John Linton
Like a lot of other people, it seems to me that this year has passed in a flash with almost no remembrance of what we were doing last January and with very little memory of what happened in the other months of 2009. I spent some time yesterday completing the final changes to the business plan for the last six months of the current financial year and have only got some minor details to complete. I, of course, don't have the final figures for December but we had already set new records in almost every aspect of our activities well before Christmas so the final figures will come as no surprise when we get them in mid-January. Both calendar year 2009 and the first half of financial year 2010 have been exceptional for Exetel and, though it might sound self congratulatory, we have managed a difficult twelve months very well both from our customers view points (we have lowered most service prices quite substantially) and we have made enough profit to increase our donations to endangered species by almost 50%. Achieving those two objectives for a sixth successive year is very satisfying - the fact that the business has continued to grow at a faster rate than that of the companies with which we compete in quite difficult times is also pleasing.
Looking at the 'master plan' that extends over a much longer period than twelve months we accomplished three of the major aspects of that 'wish list' which is more than we have ever managed to achieve before which is some sort of indication that the company is 'maturing'.

- [Dataset excerpts]

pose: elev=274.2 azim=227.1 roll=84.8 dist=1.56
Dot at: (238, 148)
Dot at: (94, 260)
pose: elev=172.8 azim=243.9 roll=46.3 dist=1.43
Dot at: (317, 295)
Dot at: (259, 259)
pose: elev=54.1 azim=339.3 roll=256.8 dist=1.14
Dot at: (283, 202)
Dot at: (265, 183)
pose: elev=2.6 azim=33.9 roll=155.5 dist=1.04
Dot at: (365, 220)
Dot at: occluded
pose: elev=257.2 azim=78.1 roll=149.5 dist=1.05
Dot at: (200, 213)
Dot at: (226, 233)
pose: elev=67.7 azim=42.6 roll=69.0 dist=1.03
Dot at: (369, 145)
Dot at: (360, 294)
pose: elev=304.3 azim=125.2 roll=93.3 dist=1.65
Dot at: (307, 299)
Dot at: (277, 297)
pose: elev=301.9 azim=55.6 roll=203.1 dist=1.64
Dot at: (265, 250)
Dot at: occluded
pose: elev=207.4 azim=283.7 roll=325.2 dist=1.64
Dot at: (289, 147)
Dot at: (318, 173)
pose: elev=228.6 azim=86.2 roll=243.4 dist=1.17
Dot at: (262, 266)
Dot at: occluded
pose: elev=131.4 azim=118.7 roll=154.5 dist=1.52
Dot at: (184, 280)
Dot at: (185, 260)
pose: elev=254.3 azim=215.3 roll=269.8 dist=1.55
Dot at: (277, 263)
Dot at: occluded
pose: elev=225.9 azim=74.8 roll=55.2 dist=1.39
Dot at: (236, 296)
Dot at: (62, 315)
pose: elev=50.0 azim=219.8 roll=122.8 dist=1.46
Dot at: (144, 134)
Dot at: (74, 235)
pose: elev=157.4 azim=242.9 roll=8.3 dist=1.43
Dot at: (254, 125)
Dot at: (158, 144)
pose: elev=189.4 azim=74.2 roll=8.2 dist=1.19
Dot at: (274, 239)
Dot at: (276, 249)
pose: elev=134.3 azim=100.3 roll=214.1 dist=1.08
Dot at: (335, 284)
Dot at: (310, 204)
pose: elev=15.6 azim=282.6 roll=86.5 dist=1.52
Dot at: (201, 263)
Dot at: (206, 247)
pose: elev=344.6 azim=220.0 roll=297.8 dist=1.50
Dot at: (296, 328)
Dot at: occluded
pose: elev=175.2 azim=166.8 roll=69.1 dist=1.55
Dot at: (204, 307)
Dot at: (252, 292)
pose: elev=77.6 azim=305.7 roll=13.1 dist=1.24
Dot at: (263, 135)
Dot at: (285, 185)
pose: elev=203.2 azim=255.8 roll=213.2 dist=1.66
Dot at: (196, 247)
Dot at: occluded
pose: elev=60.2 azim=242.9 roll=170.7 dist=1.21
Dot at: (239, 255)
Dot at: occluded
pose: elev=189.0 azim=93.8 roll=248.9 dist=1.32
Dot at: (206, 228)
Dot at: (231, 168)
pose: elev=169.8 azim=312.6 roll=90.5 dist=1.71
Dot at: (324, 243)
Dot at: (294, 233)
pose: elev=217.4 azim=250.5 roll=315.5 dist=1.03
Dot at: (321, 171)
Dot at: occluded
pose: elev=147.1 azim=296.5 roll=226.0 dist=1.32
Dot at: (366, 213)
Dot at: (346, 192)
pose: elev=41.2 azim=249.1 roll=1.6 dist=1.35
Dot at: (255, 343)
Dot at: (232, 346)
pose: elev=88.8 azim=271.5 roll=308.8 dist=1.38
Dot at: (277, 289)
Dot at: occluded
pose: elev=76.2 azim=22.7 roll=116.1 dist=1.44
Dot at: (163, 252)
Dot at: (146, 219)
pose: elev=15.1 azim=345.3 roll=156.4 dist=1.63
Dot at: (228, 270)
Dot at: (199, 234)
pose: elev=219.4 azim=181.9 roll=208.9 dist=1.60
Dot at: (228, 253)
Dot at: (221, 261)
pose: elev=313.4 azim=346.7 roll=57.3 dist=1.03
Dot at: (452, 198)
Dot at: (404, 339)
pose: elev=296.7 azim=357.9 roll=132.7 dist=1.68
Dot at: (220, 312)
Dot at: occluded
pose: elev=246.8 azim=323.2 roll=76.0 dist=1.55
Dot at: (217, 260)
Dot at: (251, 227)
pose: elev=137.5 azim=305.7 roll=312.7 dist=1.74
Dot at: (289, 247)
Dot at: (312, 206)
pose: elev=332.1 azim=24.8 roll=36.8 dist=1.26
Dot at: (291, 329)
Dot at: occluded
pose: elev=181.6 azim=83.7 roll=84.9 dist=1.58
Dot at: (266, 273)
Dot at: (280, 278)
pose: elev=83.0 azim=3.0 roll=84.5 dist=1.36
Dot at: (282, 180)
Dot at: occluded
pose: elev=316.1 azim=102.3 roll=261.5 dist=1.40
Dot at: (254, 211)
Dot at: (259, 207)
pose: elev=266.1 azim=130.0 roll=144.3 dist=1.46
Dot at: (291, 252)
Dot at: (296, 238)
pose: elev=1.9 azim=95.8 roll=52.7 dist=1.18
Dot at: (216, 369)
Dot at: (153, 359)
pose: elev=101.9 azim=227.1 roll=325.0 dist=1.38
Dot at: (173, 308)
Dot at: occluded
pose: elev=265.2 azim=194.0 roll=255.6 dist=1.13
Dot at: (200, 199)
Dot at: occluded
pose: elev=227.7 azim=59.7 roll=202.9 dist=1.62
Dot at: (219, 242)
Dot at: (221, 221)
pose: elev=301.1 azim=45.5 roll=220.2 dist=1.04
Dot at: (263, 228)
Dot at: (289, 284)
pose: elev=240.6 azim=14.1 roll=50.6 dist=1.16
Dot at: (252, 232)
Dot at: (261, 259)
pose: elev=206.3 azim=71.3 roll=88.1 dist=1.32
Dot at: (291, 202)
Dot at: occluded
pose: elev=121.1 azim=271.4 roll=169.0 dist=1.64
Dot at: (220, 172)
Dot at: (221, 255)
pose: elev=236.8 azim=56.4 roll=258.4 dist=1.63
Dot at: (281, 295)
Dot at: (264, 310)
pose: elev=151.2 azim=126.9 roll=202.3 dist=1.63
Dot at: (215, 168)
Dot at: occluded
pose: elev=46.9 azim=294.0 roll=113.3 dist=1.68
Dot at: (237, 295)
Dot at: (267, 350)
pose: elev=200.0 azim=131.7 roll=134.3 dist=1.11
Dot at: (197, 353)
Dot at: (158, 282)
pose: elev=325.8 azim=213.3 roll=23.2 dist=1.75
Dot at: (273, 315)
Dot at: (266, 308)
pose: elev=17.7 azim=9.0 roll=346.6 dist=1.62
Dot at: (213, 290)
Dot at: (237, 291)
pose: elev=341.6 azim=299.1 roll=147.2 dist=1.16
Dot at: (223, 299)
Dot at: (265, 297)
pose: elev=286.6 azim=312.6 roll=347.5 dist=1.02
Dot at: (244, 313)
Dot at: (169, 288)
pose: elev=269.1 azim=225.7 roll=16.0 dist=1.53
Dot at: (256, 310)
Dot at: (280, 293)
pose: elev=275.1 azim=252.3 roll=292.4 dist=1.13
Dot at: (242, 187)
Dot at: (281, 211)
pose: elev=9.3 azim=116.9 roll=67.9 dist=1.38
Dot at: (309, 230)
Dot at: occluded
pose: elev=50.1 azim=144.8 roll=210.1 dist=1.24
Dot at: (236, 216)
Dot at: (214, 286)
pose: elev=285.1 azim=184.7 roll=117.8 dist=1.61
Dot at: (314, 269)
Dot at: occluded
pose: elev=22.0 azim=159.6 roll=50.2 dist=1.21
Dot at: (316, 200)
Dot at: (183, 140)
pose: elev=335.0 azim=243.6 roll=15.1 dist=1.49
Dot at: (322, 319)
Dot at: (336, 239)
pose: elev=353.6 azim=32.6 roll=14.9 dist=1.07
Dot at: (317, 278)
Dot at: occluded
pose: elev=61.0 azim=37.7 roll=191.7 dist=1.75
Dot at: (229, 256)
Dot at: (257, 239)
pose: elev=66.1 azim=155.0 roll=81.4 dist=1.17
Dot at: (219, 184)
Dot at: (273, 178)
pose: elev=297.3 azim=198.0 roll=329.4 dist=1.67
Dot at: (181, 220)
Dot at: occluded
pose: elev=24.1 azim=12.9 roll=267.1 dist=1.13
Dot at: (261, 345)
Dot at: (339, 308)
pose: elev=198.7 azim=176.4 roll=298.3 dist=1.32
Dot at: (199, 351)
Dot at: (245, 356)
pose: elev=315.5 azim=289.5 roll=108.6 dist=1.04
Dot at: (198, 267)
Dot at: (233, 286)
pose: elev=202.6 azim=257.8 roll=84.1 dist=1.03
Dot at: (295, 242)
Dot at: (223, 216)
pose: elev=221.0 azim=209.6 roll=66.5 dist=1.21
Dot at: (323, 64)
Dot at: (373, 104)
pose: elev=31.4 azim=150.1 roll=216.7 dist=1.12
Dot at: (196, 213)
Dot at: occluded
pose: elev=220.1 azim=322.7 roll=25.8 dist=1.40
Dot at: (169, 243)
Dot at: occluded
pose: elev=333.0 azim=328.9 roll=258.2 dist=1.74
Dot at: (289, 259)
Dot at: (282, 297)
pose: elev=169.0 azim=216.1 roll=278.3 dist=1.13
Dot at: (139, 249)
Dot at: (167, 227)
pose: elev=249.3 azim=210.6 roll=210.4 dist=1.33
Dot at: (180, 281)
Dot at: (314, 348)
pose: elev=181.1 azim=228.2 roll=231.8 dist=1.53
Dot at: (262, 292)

- [Tasks to carry out]
a: According to the Exetel passage, by how much did the company increase its donations to endangered species?
b: Return the part of the Exetel passage that begins at the words "Looking at the" and stops after the words "company is 'maturing'.", copied without any change.
The rows come from a different source than the Exetel passage.

- [Results of the tasks]
a: By almost 50%.

b:
Looking at the 'master plan' that extends over a much longer period than twelve months we accomplished three of the major aspects of that 'wish list' which is more than we have ever managed to achieve before which is some sort of indication that the company is 'maturing'.